YOUR GOAL:
From the data below, set down exactly the lines between the one holding "[!INCLUDE[tsql](../../includes/tsql-md.md)] ad hoc." and the one holding "en tablas con optimización para memoria", inclusive, and no others.

==== PROVIDED RECORDS

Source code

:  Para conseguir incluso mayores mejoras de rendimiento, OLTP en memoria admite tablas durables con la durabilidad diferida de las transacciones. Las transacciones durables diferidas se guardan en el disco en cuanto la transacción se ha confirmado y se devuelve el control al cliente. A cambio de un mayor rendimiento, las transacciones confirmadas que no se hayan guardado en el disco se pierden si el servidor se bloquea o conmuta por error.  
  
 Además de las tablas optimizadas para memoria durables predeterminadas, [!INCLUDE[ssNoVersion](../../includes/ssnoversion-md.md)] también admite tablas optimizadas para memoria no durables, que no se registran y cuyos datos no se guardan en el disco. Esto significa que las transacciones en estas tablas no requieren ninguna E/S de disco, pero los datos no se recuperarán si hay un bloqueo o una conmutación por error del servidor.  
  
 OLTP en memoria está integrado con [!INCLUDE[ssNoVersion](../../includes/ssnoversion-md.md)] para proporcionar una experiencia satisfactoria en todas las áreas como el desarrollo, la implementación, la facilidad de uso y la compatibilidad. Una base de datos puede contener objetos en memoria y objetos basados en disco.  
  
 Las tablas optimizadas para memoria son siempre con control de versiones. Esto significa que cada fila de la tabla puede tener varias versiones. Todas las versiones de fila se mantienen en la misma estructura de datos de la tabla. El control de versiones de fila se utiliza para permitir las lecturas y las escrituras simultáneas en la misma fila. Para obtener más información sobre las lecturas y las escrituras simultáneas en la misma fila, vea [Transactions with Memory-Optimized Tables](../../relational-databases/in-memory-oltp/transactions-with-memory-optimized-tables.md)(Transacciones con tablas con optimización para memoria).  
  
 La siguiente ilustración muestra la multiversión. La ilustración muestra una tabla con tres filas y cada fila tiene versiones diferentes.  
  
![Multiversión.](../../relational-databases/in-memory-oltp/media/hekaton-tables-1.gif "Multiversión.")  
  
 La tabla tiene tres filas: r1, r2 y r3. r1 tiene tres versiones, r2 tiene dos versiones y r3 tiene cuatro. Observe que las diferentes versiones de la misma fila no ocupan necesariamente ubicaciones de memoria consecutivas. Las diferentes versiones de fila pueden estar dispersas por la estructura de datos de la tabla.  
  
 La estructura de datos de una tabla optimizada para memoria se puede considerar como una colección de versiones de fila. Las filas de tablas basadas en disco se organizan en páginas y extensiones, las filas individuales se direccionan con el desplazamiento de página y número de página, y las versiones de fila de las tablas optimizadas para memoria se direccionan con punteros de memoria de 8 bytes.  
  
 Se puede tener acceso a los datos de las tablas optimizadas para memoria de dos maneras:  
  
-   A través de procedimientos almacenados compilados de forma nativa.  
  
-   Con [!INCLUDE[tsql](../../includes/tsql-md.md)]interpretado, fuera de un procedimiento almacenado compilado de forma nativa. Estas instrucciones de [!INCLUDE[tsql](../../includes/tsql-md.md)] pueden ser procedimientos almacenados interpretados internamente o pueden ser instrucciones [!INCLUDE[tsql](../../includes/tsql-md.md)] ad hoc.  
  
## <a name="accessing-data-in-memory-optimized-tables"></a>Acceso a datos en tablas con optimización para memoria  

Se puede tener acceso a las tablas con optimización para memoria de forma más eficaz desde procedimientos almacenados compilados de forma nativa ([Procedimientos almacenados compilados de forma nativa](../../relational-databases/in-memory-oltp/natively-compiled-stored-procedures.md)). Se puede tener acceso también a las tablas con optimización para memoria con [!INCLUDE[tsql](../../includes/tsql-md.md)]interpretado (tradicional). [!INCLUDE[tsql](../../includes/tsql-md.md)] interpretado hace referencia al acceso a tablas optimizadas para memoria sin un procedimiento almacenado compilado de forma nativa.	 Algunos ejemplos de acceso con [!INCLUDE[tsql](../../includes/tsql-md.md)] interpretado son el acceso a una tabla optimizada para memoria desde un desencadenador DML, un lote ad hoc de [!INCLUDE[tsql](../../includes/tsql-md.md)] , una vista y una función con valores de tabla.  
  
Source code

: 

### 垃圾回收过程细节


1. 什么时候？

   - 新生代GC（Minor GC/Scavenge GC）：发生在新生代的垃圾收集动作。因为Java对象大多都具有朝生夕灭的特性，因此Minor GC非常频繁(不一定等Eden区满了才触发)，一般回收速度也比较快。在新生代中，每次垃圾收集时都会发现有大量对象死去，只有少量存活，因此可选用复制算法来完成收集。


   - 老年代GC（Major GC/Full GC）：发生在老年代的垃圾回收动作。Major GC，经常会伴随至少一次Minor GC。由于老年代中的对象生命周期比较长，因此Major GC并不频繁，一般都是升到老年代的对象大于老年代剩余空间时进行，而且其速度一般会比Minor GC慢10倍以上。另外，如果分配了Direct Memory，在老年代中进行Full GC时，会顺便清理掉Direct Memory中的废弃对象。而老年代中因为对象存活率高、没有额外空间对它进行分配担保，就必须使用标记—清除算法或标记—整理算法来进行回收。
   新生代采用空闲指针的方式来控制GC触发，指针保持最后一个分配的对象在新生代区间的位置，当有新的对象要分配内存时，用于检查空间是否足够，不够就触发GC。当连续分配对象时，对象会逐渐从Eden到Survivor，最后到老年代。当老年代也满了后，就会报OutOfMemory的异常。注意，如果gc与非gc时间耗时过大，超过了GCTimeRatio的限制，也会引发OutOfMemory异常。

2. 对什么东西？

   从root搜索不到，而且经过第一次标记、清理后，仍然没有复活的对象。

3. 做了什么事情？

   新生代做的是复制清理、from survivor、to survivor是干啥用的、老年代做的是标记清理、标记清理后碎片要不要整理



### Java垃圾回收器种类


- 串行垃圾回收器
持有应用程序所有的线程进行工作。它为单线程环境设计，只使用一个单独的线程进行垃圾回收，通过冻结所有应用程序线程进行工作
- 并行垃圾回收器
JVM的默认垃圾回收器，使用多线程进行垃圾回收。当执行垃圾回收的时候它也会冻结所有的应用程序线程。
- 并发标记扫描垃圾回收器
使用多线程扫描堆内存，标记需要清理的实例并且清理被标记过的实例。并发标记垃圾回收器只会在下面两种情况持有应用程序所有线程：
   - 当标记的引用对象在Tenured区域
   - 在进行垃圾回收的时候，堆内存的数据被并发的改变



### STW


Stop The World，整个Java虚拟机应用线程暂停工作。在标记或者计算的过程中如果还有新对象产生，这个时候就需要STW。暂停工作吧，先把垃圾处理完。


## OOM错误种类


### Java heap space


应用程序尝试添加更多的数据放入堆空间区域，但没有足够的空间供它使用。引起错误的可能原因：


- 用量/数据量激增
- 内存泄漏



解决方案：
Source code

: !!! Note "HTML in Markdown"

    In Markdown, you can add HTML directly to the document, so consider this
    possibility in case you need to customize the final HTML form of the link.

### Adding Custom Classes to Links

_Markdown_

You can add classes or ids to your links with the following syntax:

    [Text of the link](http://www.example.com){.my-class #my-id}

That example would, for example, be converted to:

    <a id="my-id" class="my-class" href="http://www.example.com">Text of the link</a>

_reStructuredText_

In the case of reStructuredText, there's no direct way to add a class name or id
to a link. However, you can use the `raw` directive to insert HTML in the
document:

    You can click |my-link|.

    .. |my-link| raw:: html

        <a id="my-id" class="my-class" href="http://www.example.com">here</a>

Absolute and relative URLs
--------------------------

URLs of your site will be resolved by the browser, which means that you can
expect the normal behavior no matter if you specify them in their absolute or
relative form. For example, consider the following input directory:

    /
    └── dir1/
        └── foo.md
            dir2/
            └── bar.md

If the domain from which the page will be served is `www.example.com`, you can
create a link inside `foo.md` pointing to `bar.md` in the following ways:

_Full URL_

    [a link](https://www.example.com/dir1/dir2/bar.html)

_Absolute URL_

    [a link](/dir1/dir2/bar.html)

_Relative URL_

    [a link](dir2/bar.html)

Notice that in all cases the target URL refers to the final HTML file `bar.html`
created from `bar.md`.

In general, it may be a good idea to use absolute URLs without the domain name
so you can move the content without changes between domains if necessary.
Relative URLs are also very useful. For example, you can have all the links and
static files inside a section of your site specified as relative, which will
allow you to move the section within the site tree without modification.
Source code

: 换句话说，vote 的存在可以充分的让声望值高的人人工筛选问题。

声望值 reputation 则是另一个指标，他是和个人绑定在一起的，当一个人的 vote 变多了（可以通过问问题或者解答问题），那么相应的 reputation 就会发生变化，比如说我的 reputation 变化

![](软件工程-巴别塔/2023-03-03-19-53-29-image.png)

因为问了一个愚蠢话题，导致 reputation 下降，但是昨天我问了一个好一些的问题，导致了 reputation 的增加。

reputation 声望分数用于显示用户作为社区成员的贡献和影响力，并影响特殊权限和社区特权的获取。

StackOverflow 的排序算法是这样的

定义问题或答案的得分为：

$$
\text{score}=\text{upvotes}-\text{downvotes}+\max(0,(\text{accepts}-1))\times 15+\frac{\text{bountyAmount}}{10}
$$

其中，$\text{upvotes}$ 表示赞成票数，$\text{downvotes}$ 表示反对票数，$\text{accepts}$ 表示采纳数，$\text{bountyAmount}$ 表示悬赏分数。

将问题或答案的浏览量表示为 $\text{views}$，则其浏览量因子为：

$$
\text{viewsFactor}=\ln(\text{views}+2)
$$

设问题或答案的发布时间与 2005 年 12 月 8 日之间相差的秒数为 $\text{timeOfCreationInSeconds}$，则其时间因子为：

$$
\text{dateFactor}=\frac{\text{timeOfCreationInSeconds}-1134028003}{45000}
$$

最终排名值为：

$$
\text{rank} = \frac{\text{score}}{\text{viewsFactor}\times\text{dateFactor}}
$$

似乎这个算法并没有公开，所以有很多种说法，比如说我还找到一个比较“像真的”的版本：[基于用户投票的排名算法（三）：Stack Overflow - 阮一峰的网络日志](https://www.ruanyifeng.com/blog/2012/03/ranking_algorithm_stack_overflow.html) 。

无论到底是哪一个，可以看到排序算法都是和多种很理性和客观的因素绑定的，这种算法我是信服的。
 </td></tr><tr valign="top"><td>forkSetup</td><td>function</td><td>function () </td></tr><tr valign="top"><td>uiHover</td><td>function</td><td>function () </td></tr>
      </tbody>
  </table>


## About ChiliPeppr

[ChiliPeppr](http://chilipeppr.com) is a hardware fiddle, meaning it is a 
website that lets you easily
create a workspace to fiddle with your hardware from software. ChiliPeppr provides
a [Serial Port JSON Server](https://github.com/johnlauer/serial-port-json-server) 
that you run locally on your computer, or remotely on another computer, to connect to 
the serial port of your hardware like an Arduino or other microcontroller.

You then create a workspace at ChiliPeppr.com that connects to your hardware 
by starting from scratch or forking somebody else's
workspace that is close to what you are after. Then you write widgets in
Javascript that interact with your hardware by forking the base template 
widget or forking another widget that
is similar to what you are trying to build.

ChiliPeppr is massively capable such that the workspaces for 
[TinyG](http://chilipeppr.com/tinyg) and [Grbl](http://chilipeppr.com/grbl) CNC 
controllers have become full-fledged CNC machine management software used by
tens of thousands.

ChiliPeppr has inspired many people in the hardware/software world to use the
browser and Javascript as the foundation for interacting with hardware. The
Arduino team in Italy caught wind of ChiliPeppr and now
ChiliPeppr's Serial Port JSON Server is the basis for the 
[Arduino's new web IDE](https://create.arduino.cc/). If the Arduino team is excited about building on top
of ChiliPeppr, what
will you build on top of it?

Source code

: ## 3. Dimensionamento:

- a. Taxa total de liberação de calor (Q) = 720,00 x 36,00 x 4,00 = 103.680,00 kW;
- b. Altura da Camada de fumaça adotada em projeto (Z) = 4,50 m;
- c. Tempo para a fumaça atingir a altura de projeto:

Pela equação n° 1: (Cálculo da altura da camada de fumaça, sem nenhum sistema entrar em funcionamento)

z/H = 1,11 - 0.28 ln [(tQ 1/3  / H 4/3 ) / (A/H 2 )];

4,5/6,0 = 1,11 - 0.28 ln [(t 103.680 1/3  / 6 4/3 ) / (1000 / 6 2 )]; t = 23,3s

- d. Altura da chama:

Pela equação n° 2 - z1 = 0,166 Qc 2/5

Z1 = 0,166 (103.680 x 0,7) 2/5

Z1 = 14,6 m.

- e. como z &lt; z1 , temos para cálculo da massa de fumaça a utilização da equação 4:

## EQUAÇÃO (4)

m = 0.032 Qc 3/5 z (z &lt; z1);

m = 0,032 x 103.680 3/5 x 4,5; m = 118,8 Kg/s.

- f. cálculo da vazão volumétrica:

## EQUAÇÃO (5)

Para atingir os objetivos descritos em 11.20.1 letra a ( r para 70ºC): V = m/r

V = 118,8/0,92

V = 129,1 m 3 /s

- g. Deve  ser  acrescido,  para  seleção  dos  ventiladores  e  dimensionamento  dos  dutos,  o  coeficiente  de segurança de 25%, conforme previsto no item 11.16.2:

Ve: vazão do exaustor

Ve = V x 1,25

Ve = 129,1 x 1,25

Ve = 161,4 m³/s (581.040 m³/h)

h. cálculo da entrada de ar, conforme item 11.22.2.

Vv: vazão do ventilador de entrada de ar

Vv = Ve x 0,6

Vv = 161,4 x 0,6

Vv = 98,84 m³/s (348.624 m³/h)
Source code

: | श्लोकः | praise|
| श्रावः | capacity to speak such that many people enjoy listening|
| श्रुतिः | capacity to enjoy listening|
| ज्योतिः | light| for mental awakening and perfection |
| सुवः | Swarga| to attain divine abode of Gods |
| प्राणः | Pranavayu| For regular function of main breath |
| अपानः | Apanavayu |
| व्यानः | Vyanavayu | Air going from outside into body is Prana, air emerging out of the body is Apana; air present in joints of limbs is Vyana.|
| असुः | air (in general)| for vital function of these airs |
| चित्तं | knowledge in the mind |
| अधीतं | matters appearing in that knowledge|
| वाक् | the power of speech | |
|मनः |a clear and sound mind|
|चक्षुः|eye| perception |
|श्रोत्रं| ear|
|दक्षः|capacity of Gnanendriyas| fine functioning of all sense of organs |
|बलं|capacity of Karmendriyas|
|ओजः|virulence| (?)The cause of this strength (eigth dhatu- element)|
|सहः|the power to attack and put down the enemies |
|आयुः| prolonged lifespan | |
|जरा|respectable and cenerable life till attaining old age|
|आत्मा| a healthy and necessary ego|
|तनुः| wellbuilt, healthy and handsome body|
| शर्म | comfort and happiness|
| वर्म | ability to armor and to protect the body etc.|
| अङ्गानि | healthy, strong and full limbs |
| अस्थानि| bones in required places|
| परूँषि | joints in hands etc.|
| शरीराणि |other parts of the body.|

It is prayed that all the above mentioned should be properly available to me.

========

RESPONSE TO THE EXERCISE:
-   Con [!INCLUDE[tsql](../../includes/tsql-md.md)]interpretado, fuera de un procedimiento almacenado compilado de forma nativa. Estas instrucciones de [!INCLUDE[tsql](../../includes/tsql-md.md)] pueden ser procedimientos almacenados interpretados internamente o pueden ser instrucciones [!INCLUDE[tsql](../../includes/tsql-md.md)] ad hoc.  
  
## <a name="accessing-data-in-memory-optimized-tables"></a>Acceso a datos en tablas con optimización para memoria  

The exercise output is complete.